- Confirm translations are ready
- List of trusted user groups
- Translate "Edit quality (20k sample)"
- Run prelabeling script
- Load revisions into labels.wmflabs.org
I just found the questions in Github. I think most of your concerns might be because eswikiversity is a very small project. I am the only regular contributor there for some periods of time. My background is in software development, so if you let me know how I can see the data and what are your questions, I think should be able to answer them.
And now that I am here, I am wondering if it could be possible to filter out/trust my edits from the sample. Not saying they are always good but considering the experience with the other Spanish projects, I might end up doing most of the labeling myself and it would be kind of silly because a lot of them would be my own.
We can definitely play with the "trusted edits" set. @Lsanabria, are there any user-rights on Spanish Wikiversity that you think might indicated a "trusted" status? Also, do you think if we labeled edits by anyone with over a couple hundred edits as "trusted", would that mostly work out OK? Note that even "trusted" edits get loaded into Wiki Labels for review if they are reverted.
Sorry for the delay. I have been somewhat disconnected these days. I just got admin rights in eswikiversity so marking the edits of the admin group members as trusted should address my concern. Let me know if you need any additional information.
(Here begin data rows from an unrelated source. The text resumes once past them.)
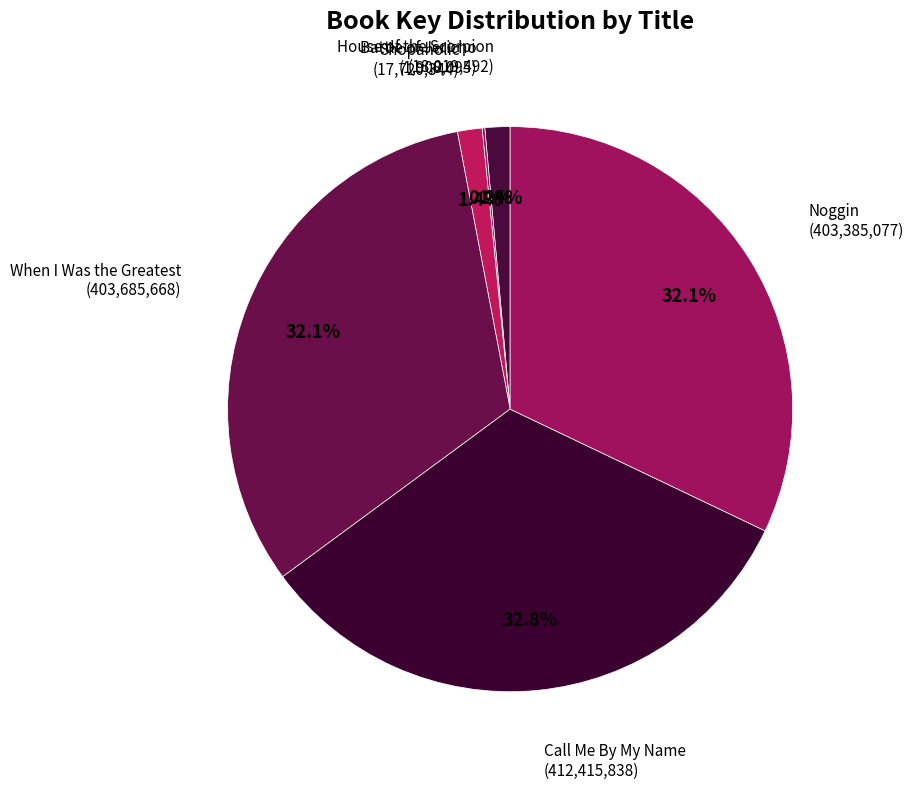

The House of the Scorpion slice represents 1% of the pie. True or false?

True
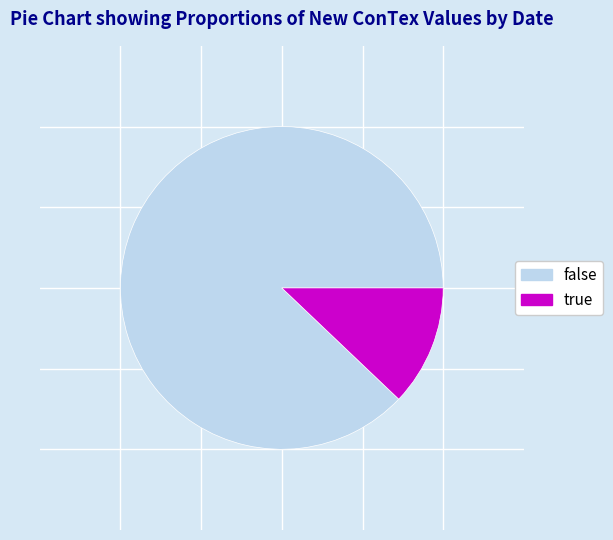

Does any single category account for the majority?

Yes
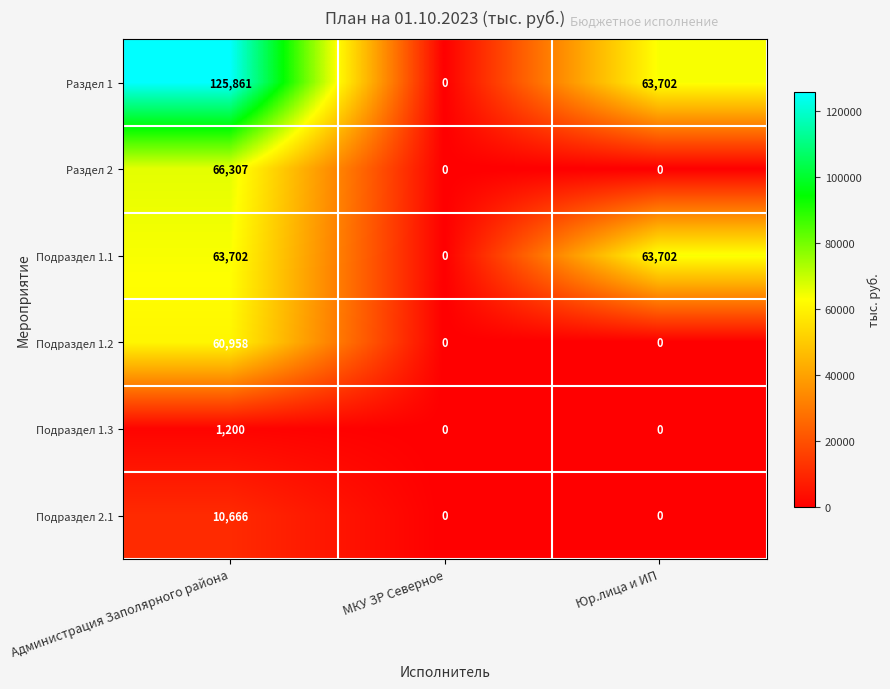

How many Подраздел 1.1 values are between 0 and 63702?

3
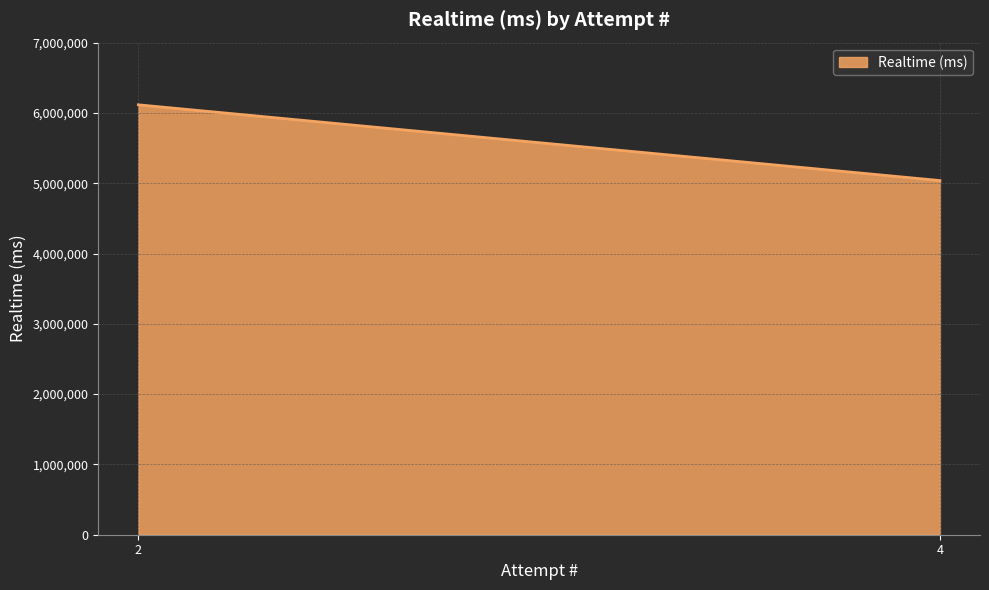

At which label is the value closest to 5576782?

2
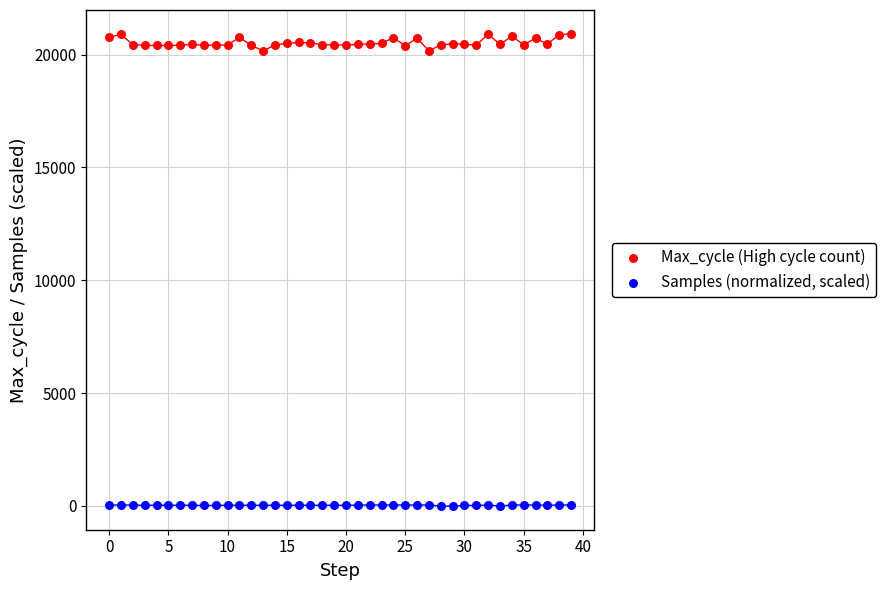

Across all data points, what is the range of Y values (max minus min)?

20931.0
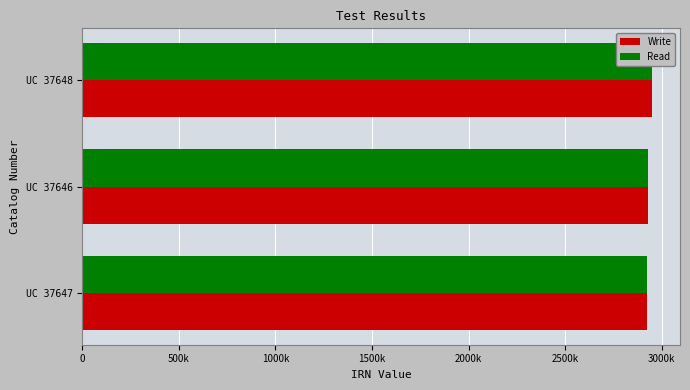

What is the sum of all Read values?

8797177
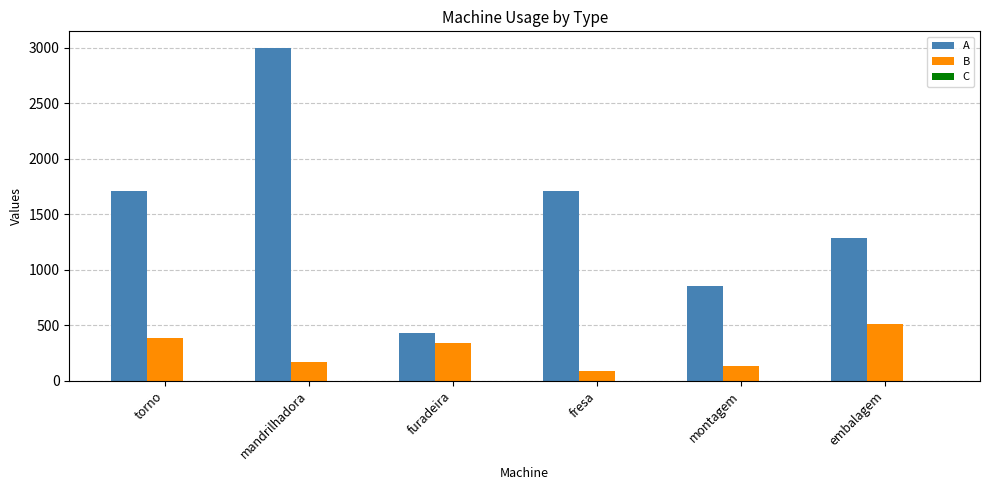

True or false: A has a value of 433.6 at montagem.

False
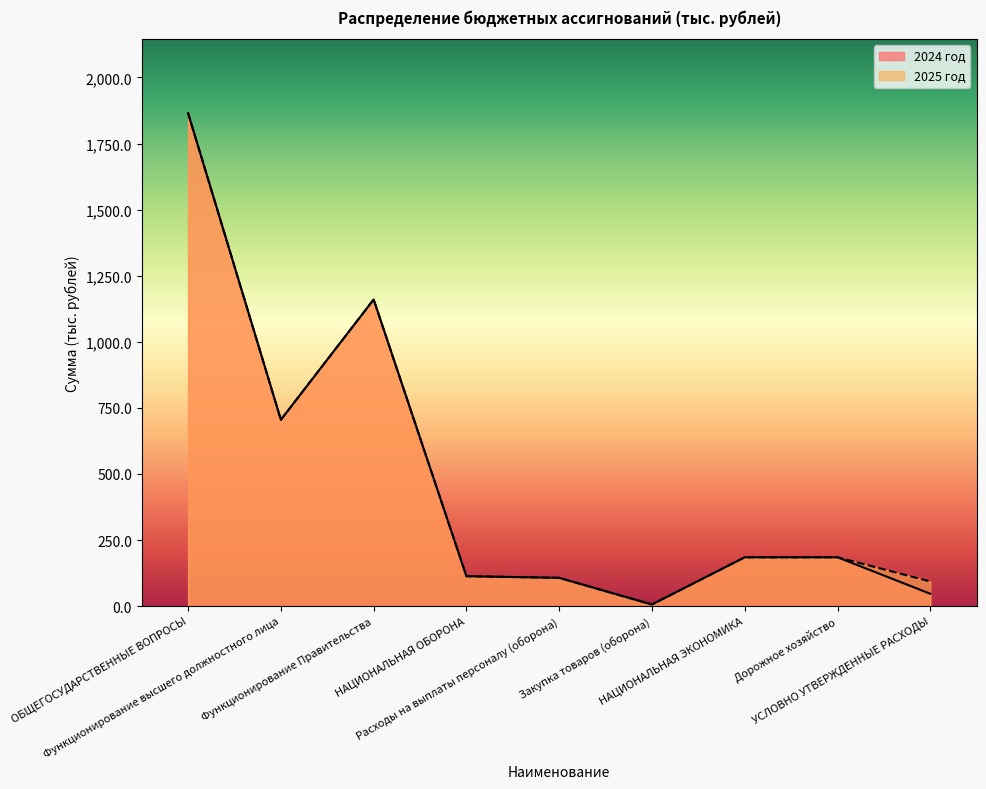

Reading left to right, extract all data points from this chart.

2024 год: 1865.0	705.0	1160.0	113.2	107.0	6.2	184.8	184.8	46.8
2025 год: 1865.0	705.0	1160.0	113.2	107.0	6.2	184.8	184.8	93.3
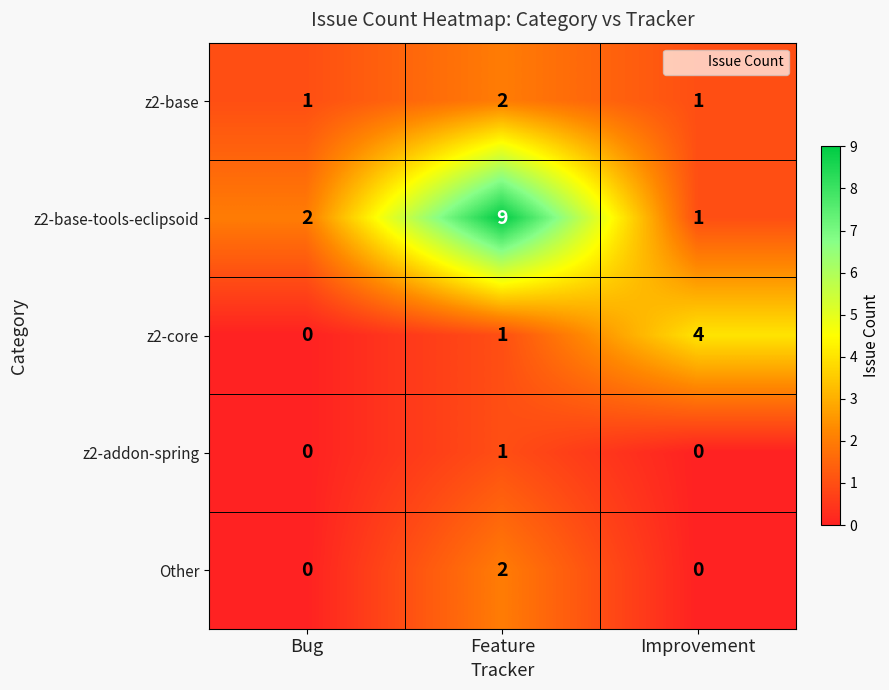

List the labels in order of z2-core value, smallest first.

Bug, Feature, Improvement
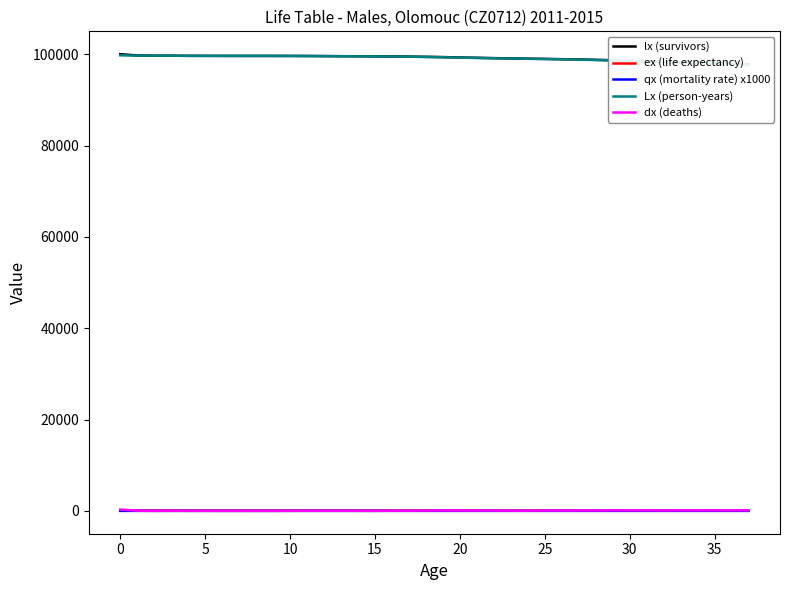

True or false: qx (mortality rate) x1000 and dx (deaths) cross at least once.

False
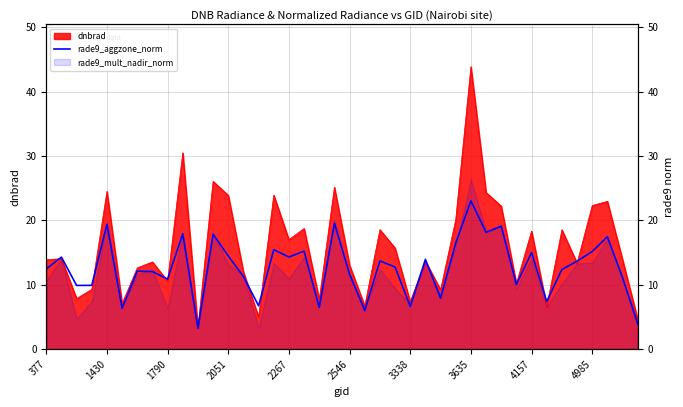

Count the number of values greater than 12.

24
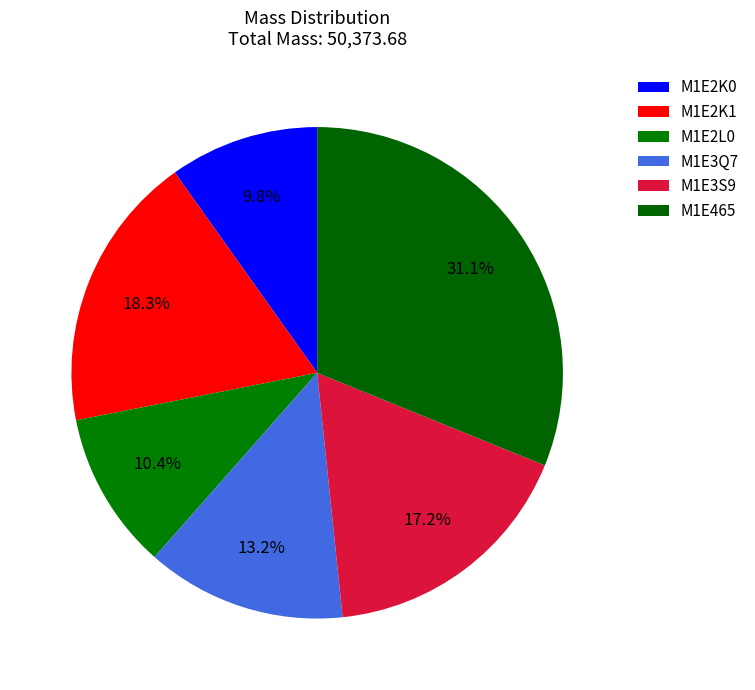

Is it true that M1E465 is 31% of the pie?

True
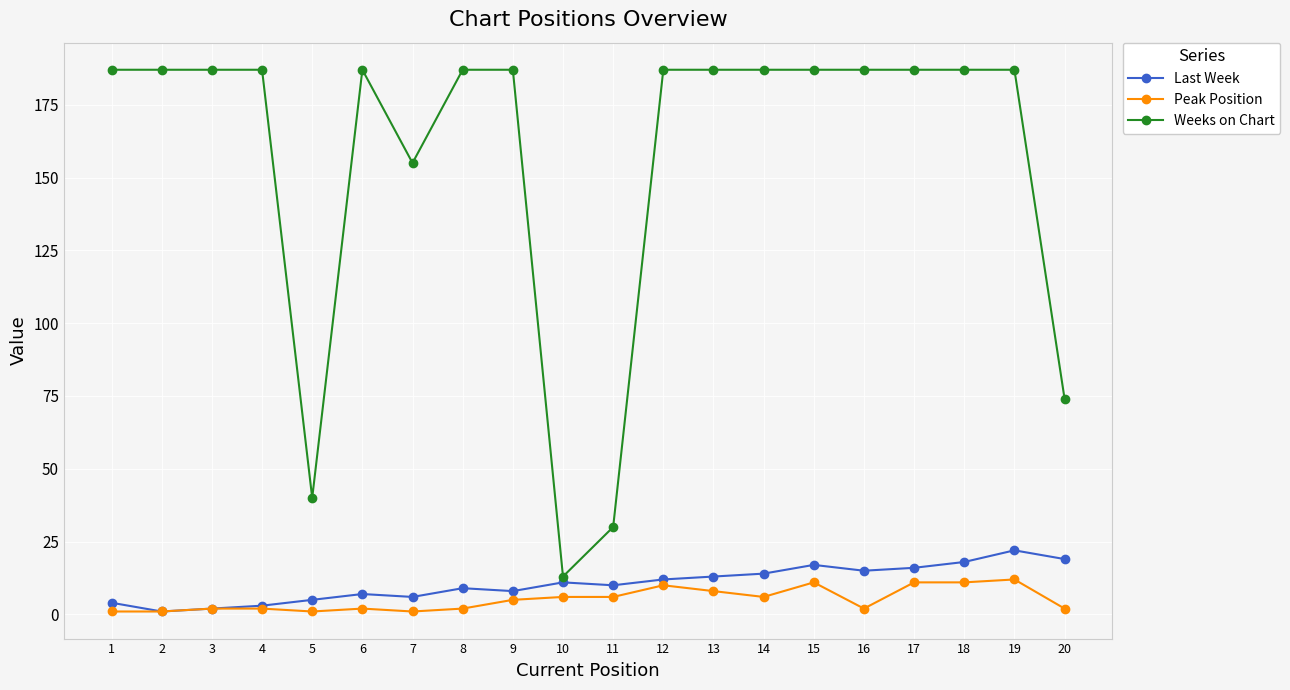

True or false: Peak Position has more than 1 points higher than both neighbors.

True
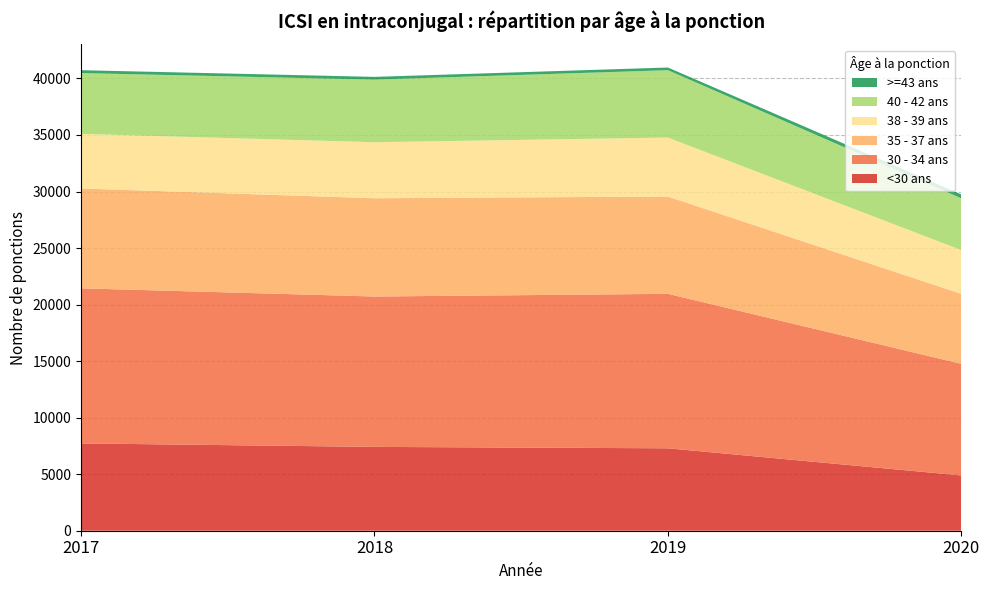

Reading left to right, list all the values displayed in this chart.

<30 ans: 7722	7415	7289	4887
30 - 34 ans: 13717	13299	13662	9871
35 - 37 ans: 8829	8691	8603	6187
38 - 39 ans: 4832	4954	5217	3870
40 - 42 ans: 5376	5538	5959	4580
>=43 ans: 254	242	237	343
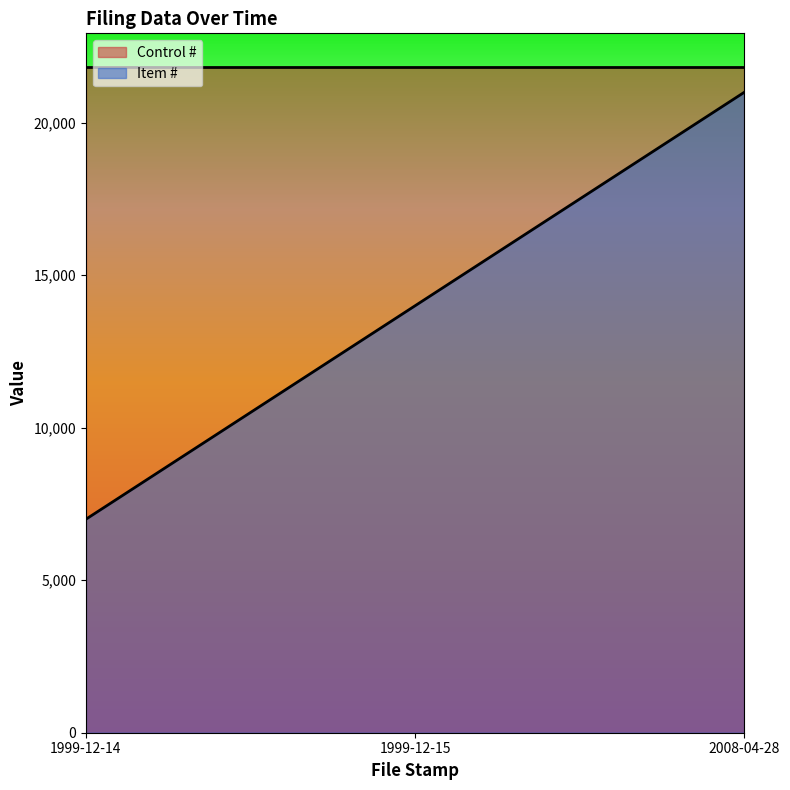

At which label does Item # reach its minimum?

1999-12-14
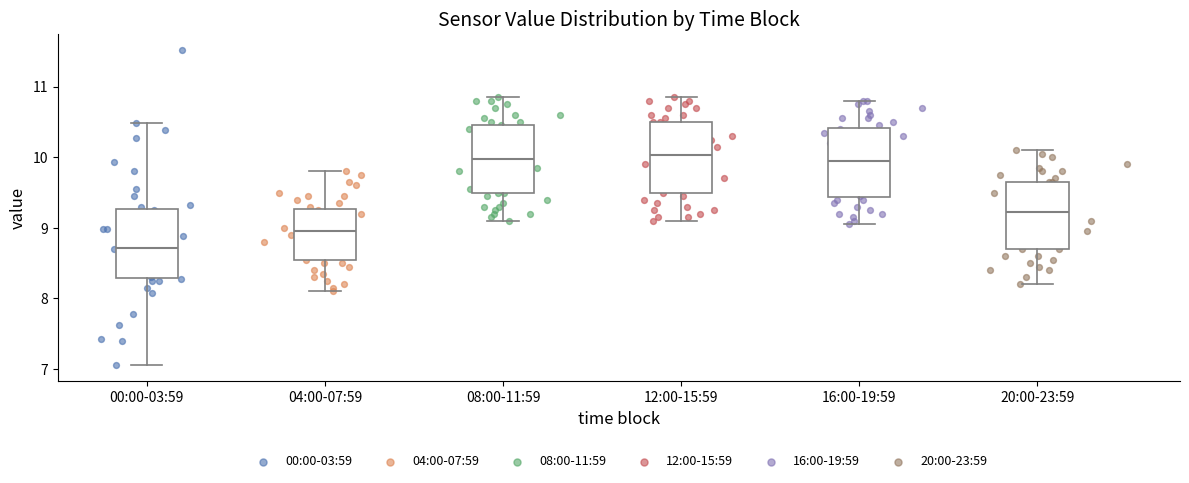

Where does the lower whisker of the box for 12:00-15:59 end on the y-axis? The values are not printed on the chart, so give them approximately, as read against the axis.

9.1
Turns out that cuts out only 500 edits -- from 10727 to 10214. That's a lot of edits to label. We want to get this down to about 5k at the most. I'll try cutting the number of "trusted edits" down to 200.
Of the ~17k edits we get, here's the breakdown by our "autolabeler":
I think a bare minimum of edits for review is to include "anon", "blocked user", and "reverted edit". That will get us 2185 + 87 + 2556 = 4828 edits for review. The other set would add a lot more work. These are edits made by registered newcomers who have made fewer than 100 edits and have not been blocked. Do you think it would be OK to assume these edits are good if they have not been reverted?
If they have not been reverted, I think, they are very likely good edits. Some bad ones might not have been reverted but I don't think they would be too many. Having said that, I don't think it would be a problem if they are included in the review. The eswiki dataset was around 8000 (if I recall) so I think 7000 it is manageable. I will defer to your expertise, whatever you think is better from the technical point of view.